▶ _What you should do_:
Reproduce this listing from its first line through the line with "Müslümanların kolektif bir", inclusive, leaving out all that follows.

Listed entries Block Start

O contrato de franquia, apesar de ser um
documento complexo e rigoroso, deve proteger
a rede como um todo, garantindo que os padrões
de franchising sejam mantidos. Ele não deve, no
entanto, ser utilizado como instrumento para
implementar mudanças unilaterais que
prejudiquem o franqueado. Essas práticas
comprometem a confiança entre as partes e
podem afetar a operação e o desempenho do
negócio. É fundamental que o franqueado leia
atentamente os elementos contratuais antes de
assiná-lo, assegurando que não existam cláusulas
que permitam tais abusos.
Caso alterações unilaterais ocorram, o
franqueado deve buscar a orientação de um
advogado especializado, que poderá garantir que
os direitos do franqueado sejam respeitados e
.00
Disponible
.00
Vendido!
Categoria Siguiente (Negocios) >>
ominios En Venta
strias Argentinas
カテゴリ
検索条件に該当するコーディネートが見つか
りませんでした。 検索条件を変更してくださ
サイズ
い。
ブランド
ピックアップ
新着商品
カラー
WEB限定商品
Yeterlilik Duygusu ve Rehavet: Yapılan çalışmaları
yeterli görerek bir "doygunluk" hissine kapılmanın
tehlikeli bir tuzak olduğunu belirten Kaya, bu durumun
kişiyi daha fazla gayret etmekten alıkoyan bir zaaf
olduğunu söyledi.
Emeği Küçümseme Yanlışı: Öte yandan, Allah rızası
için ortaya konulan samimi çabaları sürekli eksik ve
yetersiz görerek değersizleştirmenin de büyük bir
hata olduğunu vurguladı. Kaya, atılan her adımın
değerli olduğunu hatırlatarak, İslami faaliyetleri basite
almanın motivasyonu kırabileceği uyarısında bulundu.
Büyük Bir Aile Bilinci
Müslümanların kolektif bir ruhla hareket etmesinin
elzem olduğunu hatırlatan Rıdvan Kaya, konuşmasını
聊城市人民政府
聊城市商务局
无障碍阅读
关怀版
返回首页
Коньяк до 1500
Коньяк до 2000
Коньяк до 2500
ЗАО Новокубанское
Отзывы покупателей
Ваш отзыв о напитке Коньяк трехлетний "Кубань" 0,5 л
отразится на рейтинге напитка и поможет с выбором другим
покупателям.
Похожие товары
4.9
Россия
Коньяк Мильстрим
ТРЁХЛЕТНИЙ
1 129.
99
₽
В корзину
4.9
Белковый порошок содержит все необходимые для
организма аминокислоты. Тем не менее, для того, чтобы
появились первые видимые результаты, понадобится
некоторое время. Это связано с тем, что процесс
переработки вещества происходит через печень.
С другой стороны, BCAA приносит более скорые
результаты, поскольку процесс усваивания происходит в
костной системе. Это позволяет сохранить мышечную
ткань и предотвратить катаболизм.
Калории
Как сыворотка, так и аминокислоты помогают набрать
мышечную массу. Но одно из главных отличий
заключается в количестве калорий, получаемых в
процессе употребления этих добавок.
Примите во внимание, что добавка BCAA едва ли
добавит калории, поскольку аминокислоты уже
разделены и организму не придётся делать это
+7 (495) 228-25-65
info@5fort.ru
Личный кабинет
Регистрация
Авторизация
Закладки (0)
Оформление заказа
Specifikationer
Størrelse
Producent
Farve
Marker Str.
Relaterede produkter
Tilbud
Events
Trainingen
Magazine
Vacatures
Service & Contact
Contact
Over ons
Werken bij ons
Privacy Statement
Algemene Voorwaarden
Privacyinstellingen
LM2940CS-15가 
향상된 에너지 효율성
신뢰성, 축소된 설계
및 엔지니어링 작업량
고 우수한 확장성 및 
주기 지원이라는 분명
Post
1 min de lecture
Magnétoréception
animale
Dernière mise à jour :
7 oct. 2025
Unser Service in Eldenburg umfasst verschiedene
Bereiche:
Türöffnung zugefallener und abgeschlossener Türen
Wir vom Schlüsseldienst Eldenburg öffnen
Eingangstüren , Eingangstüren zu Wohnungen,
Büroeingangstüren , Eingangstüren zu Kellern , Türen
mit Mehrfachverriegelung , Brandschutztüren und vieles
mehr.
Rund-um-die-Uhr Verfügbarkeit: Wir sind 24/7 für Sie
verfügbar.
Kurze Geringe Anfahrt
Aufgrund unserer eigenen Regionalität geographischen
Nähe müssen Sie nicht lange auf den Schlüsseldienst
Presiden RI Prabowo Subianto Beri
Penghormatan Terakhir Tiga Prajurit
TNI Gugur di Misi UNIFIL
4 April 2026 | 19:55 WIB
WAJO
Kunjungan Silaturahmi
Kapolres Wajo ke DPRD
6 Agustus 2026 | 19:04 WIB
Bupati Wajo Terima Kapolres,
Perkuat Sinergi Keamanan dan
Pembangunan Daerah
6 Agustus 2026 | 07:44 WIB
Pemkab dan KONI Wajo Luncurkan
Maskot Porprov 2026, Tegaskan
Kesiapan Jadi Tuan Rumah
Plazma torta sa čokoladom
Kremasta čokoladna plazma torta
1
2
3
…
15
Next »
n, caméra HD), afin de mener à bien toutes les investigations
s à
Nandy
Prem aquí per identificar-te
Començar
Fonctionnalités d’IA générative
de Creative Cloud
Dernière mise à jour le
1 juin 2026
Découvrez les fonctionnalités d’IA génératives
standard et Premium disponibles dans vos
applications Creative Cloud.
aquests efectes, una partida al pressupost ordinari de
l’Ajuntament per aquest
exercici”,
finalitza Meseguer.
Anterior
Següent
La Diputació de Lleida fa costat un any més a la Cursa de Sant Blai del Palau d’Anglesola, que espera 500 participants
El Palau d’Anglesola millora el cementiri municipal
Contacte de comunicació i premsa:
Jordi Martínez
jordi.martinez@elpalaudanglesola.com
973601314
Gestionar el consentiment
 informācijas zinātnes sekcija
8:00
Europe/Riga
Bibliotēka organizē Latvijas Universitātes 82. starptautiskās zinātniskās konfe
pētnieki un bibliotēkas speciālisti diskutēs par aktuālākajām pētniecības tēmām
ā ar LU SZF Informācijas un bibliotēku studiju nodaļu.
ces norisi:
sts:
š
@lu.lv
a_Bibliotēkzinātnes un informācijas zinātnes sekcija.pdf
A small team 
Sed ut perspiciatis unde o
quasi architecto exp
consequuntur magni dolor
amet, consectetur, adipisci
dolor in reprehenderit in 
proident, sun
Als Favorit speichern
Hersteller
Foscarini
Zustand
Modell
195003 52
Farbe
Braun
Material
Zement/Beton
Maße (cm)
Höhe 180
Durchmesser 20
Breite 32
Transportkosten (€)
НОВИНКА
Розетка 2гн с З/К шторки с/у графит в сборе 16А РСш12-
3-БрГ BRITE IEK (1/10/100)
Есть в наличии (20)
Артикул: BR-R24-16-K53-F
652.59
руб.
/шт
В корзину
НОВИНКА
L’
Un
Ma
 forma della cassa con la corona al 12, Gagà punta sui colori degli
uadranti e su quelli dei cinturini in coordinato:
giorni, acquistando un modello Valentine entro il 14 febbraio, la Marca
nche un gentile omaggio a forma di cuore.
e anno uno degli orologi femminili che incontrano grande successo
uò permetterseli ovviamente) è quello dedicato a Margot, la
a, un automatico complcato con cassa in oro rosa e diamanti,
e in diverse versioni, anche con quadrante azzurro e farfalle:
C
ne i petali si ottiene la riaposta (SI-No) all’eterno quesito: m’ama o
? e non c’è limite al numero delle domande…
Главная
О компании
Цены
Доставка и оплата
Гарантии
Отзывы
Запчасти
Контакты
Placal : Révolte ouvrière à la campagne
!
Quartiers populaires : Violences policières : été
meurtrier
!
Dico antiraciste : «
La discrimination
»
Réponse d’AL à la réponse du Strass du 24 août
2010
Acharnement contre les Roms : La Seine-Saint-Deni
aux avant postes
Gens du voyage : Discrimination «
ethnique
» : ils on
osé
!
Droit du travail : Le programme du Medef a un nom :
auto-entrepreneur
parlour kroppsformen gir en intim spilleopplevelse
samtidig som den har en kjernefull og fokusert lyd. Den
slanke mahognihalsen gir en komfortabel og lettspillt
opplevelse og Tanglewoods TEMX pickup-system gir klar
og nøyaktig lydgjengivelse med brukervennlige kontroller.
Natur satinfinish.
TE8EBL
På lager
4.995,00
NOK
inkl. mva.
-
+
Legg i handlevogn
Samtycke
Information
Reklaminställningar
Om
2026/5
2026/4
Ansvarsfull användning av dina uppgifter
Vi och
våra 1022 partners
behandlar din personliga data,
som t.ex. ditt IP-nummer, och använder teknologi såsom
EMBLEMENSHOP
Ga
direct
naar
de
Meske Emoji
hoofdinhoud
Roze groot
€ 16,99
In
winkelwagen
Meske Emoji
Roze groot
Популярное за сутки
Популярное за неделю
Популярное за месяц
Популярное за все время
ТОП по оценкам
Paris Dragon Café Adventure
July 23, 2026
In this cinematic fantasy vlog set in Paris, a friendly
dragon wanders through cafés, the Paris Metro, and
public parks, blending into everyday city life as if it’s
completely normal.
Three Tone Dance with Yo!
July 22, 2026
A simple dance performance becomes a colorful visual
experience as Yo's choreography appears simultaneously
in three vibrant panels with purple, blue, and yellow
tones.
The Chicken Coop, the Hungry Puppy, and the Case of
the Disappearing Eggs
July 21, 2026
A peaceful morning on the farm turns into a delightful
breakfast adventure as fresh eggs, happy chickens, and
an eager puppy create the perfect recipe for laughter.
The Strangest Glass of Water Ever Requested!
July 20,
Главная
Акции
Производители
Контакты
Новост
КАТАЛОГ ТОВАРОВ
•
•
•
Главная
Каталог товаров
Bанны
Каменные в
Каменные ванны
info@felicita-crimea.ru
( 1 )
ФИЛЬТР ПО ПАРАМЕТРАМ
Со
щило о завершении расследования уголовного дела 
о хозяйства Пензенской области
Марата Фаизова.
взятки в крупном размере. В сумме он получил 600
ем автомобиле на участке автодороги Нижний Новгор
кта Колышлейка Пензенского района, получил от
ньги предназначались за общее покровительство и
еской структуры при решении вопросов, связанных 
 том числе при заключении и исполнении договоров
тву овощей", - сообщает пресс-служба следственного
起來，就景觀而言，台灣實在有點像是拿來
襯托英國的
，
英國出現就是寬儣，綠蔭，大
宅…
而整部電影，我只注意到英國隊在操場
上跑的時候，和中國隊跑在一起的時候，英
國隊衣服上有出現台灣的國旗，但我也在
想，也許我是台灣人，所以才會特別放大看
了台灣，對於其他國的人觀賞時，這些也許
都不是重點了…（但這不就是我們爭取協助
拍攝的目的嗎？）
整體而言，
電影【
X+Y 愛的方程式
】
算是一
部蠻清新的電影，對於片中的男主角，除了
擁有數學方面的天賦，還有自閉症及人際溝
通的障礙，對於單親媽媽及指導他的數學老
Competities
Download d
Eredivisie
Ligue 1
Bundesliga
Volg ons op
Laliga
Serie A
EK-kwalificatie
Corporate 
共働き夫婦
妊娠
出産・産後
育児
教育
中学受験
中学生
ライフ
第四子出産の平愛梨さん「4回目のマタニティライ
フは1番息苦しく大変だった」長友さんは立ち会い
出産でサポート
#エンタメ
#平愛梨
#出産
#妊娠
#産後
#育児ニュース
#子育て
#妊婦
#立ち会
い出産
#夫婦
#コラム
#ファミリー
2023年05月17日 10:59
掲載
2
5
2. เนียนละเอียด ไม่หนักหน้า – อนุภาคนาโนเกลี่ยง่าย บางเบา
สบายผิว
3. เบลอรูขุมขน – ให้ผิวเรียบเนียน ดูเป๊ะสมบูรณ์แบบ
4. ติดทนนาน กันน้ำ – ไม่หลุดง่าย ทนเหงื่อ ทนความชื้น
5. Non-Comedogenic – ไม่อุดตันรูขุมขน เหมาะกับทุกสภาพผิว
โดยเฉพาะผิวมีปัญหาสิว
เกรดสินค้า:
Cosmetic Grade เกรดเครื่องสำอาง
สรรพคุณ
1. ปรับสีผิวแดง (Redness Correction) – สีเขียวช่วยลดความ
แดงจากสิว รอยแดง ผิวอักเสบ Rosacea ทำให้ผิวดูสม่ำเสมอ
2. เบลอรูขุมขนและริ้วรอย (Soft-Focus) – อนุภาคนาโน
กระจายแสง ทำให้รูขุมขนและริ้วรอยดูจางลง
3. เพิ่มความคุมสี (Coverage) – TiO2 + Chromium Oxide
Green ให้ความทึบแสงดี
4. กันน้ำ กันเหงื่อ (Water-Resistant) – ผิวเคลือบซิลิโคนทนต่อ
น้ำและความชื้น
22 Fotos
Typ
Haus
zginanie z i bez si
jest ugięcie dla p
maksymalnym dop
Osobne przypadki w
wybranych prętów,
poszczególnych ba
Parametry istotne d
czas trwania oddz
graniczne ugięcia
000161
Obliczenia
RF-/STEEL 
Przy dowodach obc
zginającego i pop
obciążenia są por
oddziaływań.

Listed entries Block End

▶ _Expected output_:
O contrato de franquia, apesar de ser um
documento complexo e rigoroso, deve proteger
a rede como um todo, garantindo que os padrões
de franchising sejam mantidos. Ele não deve, no
entanto, ser utilizado como instrumento para
implementar mudanças unilaterais que
prejudiquem o franqueado. Essas práticas
comprometem a confiança entre as partes e
podem afetar a operação e o desempenho do
negócio. É fundamental que o franqueado leia
atentamente os elementos contratuais antes de
assiná-lo, assegurando que não existam cláusulas
que permitam tais abusos.
Caso alterações unilaterais ocorram, o
franqueado deve buscar a orientação de um
advogado especializado, que poderá garantir que
os direitos do franqueado sejam respeitados e
.00
Disponible
.00
Vendido!
Categoria Siguiente (Negocios) >>
ominios En Venta
strias Argentinas
カテゴリ
検索条件に該当するコーディネートが見つか
りませんでした。 検索条件を変更してくださ
サイズ
い。
ブランド
ピックアップ
新着商品
カラー
WEB限定商品
Yeterlilik Duygusu ve Rehavet: Yapılan çalışmaları
yeterli görerek bir "doygunluk" hissine kapılmanın
tehlikeli bir tuzak olduğunu belirten Kaya, bu durumun
kişiyi daha fazla gayret etmekten alıkoyan bir zaaf
olduğunu söyledi.
Emeği Küçümseme Yanlışı: Öte yandan, Allah rızası
için ortaya konulan samimi çabaları sürekli eksik ve
yetersiz görerek değersizleştirmenin de büyük bir
hata olduğunu vurguladı. Kaya, atılan her adımın
değerli olduğunu hatırlatarak, İslami faaliyetleri basite
almanın motivasyonu kırabileceği uyarısında bulundu.
Büyük Bir Aile Bilinci
Müslümanların kolektif bir ruhla hareket etmesinin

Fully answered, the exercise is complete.